───── SOURCE PASSAGE

I'll try to make this brief. Let's call my girl "Muffin" for the sake of this post.

Muffin is a girl I quasi dated from Summer - Winter of 2014 (basically we were neighbors and spent a ton of time together, couldn't get together because she was underage at the time, eventually turned 18 and we hooked up in Dec. 2014 right before I left for college in Jan 2015).

She has invested A TON emotionally into me and expended a ton of effort chasing me and I always kept in touch with her since I left for college. Due to my being older, wiser, more experienced I've always had issues dialing down my value with her (she's not very ambitious, purposeful, as secure/confident as me, etc.). I've sent her to the brink of auto-rejection like a bazzillion times in the past it seems but always managed to recover, so hopefully this is business as usual and I can learn to knock it off and stop over building my value in the future if I can salvage this.

I recently moved to a city closer by to where she lives and got a call from her last Saturday telling me she was in town and I suggested she come see me. Been 2 years since we last seen each other.

What Happened

(*NOTE: I detail our touch during this interaction as Chase says proximity/physicality are key to getting out of auto-rejection)

She showed up to my house with a friend. I let them in and led them to the couch. We put some music on and talk, there is some awkward silence (I was actually kinda nervous for reasons I'll explain below) but we eventually start chatting. At this point in time I touch Muffins leg here and there while I speak (a bit shy to touch aggressively, again I'll explain below), and I also touch her friends leg but give her less attention and touch her in more of a building comfort way.

Muffins friend is very pleasant and fun. Muffin herself though is very aloof, quiet, and rather cold which struck me as odd because I figured she'd be excited to see me. (Good chance she came to my house halfway in autorejection to begin with... story of my life with this girl)
I inquire a bit and she says she's tired, which I take at face value and assume she's just sleepy/grumpy. I grab some essential oil and rub it into her neck and wrists to wake her up and then do the same to her friend just to be friendly and include my girls friend in the fun.

At one point we are talking and I play with muffins hair and then put my arm around her leg but am a bit cautious to over touch her.

I cringe to admit I was stupid enough to do this but next I proceed to make many conversational Autorejection inducing mistakes in the form of A) over teasing Muffin, B) bluntly stating I don't like X song she suggested, C) made fun of a girl with daddy issues (Muffin has daddy issues) D) indirectly stating high value things about myself. I feel as if I'm auto-rejecting her a bit and stiff arming her to protect my own ego (again for reasons I will denote below).

──────────
───── MATERIAL TO PROCESS

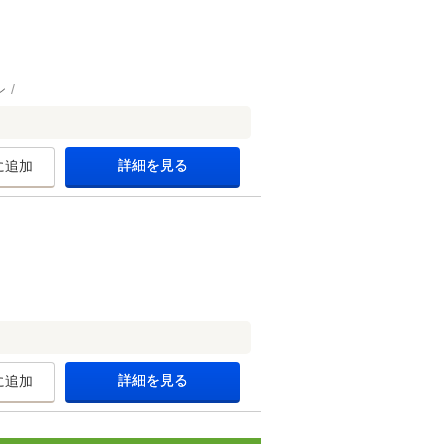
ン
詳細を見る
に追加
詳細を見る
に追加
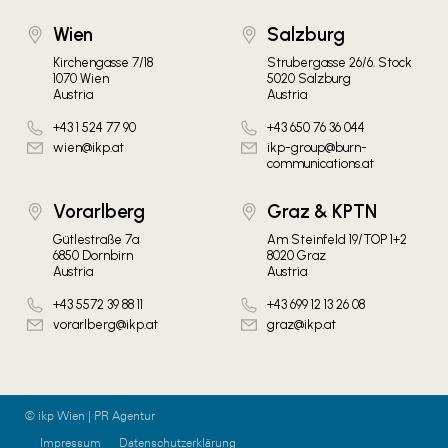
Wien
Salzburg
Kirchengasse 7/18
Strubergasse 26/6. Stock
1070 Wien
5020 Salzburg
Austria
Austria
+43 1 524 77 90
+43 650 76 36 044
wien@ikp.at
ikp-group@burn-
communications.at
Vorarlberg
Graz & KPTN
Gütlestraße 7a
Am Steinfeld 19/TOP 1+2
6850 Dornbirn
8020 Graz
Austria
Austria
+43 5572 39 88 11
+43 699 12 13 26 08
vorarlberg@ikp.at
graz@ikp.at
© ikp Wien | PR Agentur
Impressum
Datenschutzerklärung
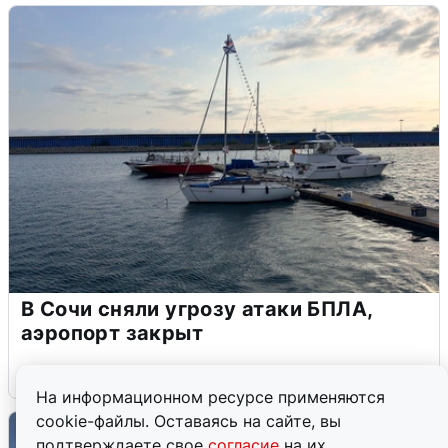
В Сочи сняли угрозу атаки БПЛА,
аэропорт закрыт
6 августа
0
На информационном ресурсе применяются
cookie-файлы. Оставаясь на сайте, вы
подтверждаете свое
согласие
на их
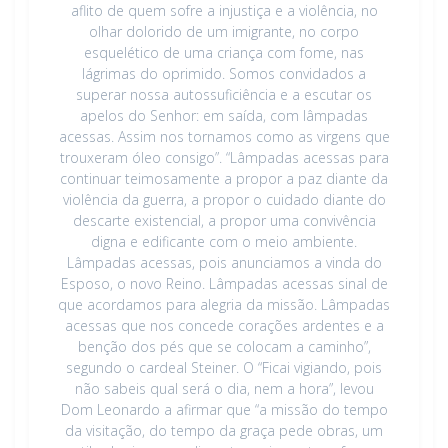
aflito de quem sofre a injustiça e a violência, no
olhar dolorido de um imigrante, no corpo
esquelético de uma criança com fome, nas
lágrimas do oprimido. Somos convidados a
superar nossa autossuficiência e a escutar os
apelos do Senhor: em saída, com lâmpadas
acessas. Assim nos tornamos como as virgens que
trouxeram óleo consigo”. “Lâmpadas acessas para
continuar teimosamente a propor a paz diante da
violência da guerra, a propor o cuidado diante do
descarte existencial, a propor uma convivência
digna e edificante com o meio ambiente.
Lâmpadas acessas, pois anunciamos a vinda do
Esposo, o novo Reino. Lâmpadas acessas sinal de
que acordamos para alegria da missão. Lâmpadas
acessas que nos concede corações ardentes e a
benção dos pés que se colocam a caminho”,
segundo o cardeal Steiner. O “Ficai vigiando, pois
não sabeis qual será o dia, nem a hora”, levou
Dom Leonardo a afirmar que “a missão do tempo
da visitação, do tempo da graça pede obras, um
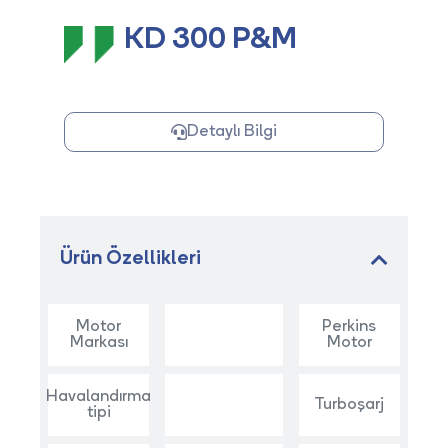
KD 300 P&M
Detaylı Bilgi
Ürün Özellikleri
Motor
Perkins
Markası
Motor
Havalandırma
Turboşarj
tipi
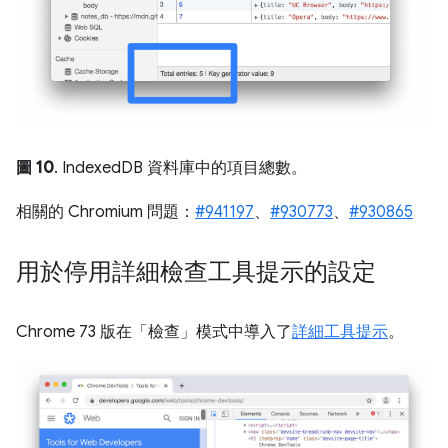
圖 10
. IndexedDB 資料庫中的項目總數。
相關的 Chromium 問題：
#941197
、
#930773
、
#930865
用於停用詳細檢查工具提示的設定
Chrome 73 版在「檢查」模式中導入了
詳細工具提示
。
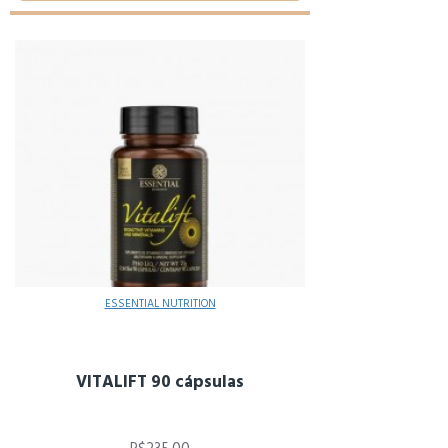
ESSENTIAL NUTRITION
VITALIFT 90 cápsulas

──────────
───── MATERIAL TO PROCESS

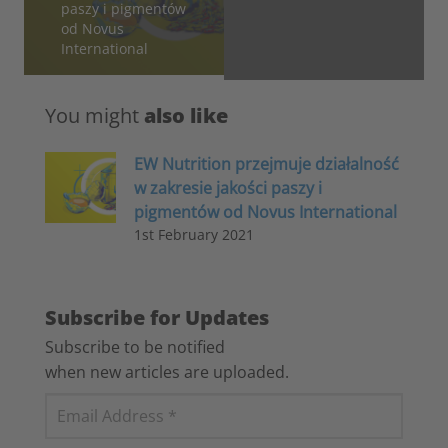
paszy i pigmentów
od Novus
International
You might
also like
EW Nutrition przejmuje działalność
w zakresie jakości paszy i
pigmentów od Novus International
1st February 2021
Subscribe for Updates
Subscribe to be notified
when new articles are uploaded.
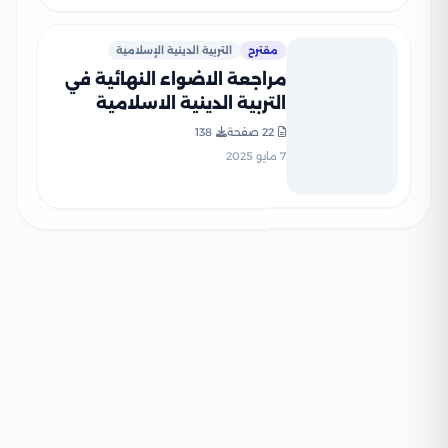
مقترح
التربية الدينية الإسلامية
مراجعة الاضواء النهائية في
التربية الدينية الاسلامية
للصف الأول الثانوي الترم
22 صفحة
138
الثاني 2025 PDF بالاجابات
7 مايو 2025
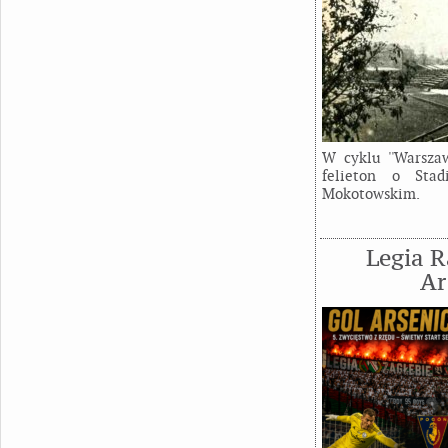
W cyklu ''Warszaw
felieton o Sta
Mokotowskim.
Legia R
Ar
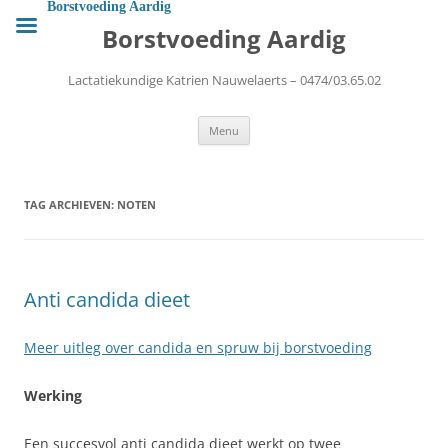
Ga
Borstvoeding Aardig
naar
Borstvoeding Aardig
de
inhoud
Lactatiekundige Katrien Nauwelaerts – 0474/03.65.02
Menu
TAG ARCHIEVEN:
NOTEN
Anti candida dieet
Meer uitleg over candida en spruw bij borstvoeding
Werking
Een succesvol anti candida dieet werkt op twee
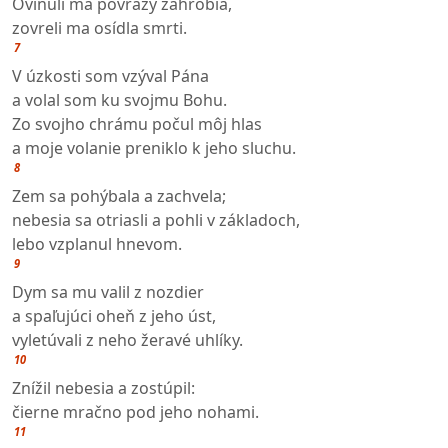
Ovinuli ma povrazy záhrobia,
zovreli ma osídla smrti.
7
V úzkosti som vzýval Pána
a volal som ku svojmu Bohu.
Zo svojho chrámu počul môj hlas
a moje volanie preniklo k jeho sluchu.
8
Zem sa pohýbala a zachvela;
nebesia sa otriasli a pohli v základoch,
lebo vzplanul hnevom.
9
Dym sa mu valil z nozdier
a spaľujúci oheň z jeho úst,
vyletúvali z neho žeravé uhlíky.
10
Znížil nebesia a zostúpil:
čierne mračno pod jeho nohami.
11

──────────

#### REQUIRED WORK
1. Find every row in the two blocks that contains the string "diante", matching case exactly, and copy each of those rows in full.
2. Please carry on the post about Muffin, starting after its last sentence.

#### RESULTS IN ORDER
1.
continuar teimosamente a propor a paz diante da
violência da guerra, a propor o cuidado diante do

2.
Muffin retreats into her shell more and auto-rejects. I continue to misread the situation thinking she's in on my shenanigans with me but is just tired/grumpy.

There were a few good moments where we exchanged some fun eye contact and energy and a few times I made her laugh. We'll say 50% dialing up my value too high and 50% good vibes.

At one point I offer them drinks. I tell Muffin to lay down and rest while me and her friend make drinks. We come back and I sit down next to Muffin (who's laying down) and caress her a bit and put my hand on Muffin. She proceeds to take a picture of me and her and plays with funny filters making me look like a wuss. We both laugh.

Next I get Muffin to sit up and lay down in my lap. I caress her a bit but still don't give her as much attention physically I feel I should've.

Muffin sits up, I remove most of touch but proximity remains close. We talk about plans for the evening. Muffin is ultra vague and aloof about making plans for later. Muffins friend continues to urge making plans for later in a positive direction for all of us to get together. Muffin is aloof and I'm still not realizing she's auto-rejecting.

Muffin announces they have to leave to go get dinner with her family. I tell the girls I really enjoyed seeing Muffin again and enjoyed their company and hope we can meet up later after dinner. Muffin has a blank expression, muffins friend is like "duh this was fun hanging out of course were going to hang later".

Right before they walk out I tell Muffin to come give me a kiss goodbye (trying to be all smooth player here... smh). She says "come give me a kiss!" I grab her hand and pull her back down into me and she gives me a kiss on the cheek and I bid her goodbye with a smile.

They walk out the house. I see Muffin look through the window back through the house and I wave goodbye through the glass, I think I saw her laugh?..

Invite To Hang Out Later

At this point I think they're for sure going to come through. We have following text exchange:

7:45PM Me: Hey, don't have enough energy to take yall out 2night but Id still love to have you come back for a nightcap n Ill entertain yall.
Me: My rents r out of town.

9:45PM - I call before I go to sleep. No answer.

11:24PM Muffin: hey are u still up? sorry my phone died and I didn't have a charger.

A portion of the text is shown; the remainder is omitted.